The ache was still there. Not just in her skin now, but in her breath. Her blood.

She remembered the way he’d looked at her. Like he already saw the ending and was afraid to tell her.

And then he’d left. No explanation. No contact. Just the desert, and that taste of something more.

If this was part of some ancient rite of transformation, it could stand to be a little less emotionally manipulative.

***

She saw him just after sundown.

He was standing at the edge of the yard again. Far enough to look like hesitation. Close enough to feel like want.

Nora didn’t hesitate.

She walked toward him barefoot, barely aware of the dry grass scratching her ankles. The obsidian in her pocket pulsed like a second heartbeat.

The air between them shifted.

His chest rose and fell with effort, like he’d been running for miles and had only just stopped.

She looked up at him, all bark-textured muscle and glowing edges, and something low in her belly twisted.

“You came back,” she said.

His jaw worked. His eyes were wild, pupils blown wide.
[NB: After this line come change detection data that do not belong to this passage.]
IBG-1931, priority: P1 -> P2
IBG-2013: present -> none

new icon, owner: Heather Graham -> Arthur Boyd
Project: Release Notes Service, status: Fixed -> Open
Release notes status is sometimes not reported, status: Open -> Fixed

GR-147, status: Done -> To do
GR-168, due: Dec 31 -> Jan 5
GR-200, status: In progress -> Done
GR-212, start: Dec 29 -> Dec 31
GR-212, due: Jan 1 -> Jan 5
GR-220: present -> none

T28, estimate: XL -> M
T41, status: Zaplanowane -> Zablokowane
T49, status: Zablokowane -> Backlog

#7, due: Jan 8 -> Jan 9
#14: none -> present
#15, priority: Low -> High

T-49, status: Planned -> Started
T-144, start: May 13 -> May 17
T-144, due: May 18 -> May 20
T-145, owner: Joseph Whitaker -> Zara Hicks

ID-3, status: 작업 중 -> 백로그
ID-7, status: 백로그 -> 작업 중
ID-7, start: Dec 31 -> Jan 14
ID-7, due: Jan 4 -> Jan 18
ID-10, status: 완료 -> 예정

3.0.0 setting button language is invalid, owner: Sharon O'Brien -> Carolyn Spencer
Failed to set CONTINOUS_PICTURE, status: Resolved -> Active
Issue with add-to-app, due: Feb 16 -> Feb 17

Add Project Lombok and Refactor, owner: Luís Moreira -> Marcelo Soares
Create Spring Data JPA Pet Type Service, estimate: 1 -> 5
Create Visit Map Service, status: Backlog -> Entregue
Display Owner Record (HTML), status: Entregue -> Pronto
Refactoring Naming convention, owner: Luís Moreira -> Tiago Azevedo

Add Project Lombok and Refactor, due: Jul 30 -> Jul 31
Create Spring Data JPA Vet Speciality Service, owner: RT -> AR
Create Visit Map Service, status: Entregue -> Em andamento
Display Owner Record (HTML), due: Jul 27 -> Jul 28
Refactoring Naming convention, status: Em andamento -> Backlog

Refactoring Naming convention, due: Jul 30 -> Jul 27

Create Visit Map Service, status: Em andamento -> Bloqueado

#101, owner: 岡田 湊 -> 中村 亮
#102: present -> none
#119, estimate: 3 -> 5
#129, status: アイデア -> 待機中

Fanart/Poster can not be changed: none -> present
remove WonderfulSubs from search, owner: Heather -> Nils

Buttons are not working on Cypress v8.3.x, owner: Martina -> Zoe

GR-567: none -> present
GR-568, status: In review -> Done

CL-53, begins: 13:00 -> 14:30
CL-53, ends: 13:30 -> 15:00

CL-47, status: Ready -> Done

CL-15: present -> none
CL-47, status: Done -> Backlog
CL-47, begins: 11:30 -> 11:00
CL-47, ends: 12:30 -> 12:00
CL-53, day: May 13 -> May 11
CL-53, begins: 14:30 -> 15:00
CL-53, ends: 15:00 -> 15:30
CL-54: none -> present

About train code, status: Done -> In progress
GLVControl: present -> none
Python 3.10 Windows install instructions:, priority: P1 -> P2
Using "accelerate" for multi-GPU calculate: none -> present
“Didn’t mean to,” he rasped.

She blinked. He’d spoken very little before. Rough. Shallow.

This was deeper. Closer.

Like he was remembering how to be human again.

Her chest tightened. “You think that’s comforting?”

He moved.

Fast. Sudden, like a storm breaking its own stillness.

One barked hand cradled her cheek, the other pressed to her back as he pulled her hard against him.

She gasped at the feel of him, solid and searing and desperate.

His mouth found her neck, breath hot and uneven.

“I tried,” he growled into her skin. “Tried to stay buried. Stay bark. Stay gone. But you called me. And now I burn.”